**Problem:**
Only the lines in the entries below from the line with "Figure 10: Comparison" to the line with "Figure 6. Independent", both included, belong in the answer, transcribed exactly and without pictures.

**Dataset content:**
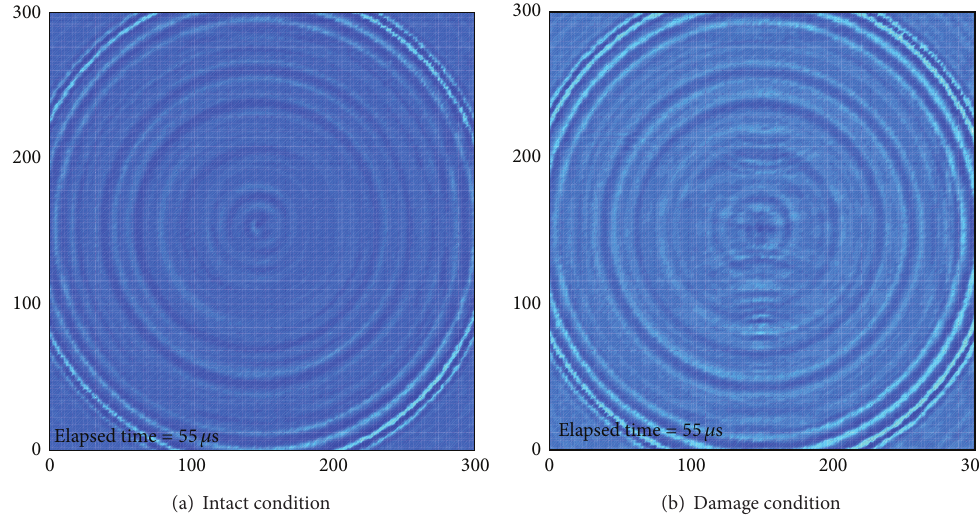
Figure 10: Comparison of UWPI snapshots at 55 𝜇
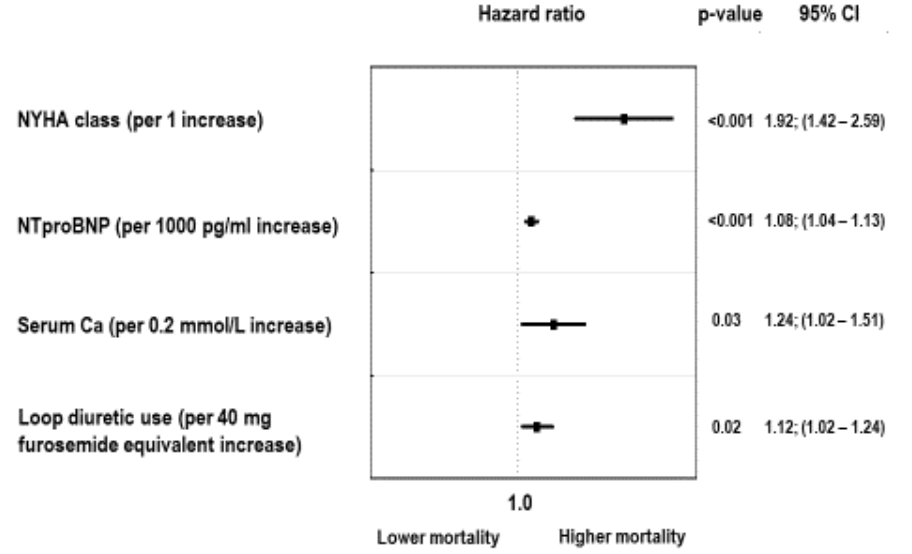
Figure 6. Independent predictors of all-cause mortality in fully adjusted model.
--
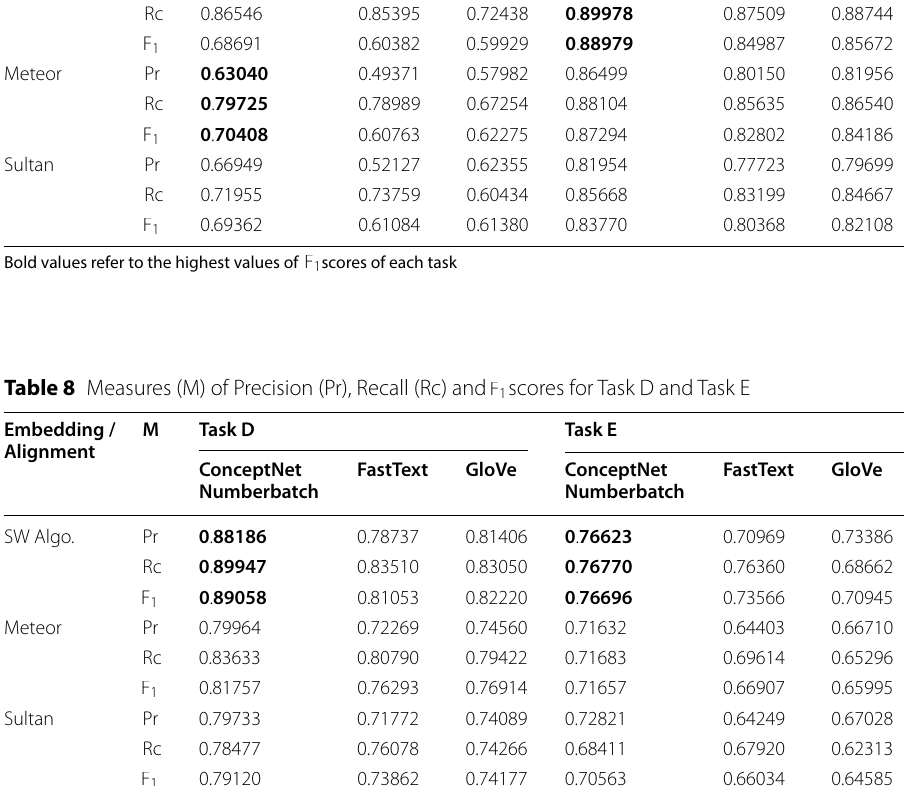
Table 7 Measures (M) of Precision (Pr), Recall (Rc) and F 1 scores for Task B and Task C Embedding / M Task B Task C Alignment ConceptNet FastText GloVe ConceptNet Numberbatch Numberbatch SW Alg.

**Your solution:**
Figure 10: Comparison of UWPI snapshots at 55 𝜇
Figure 6. Independent predictors of all-cause mortality in fully adjusted model.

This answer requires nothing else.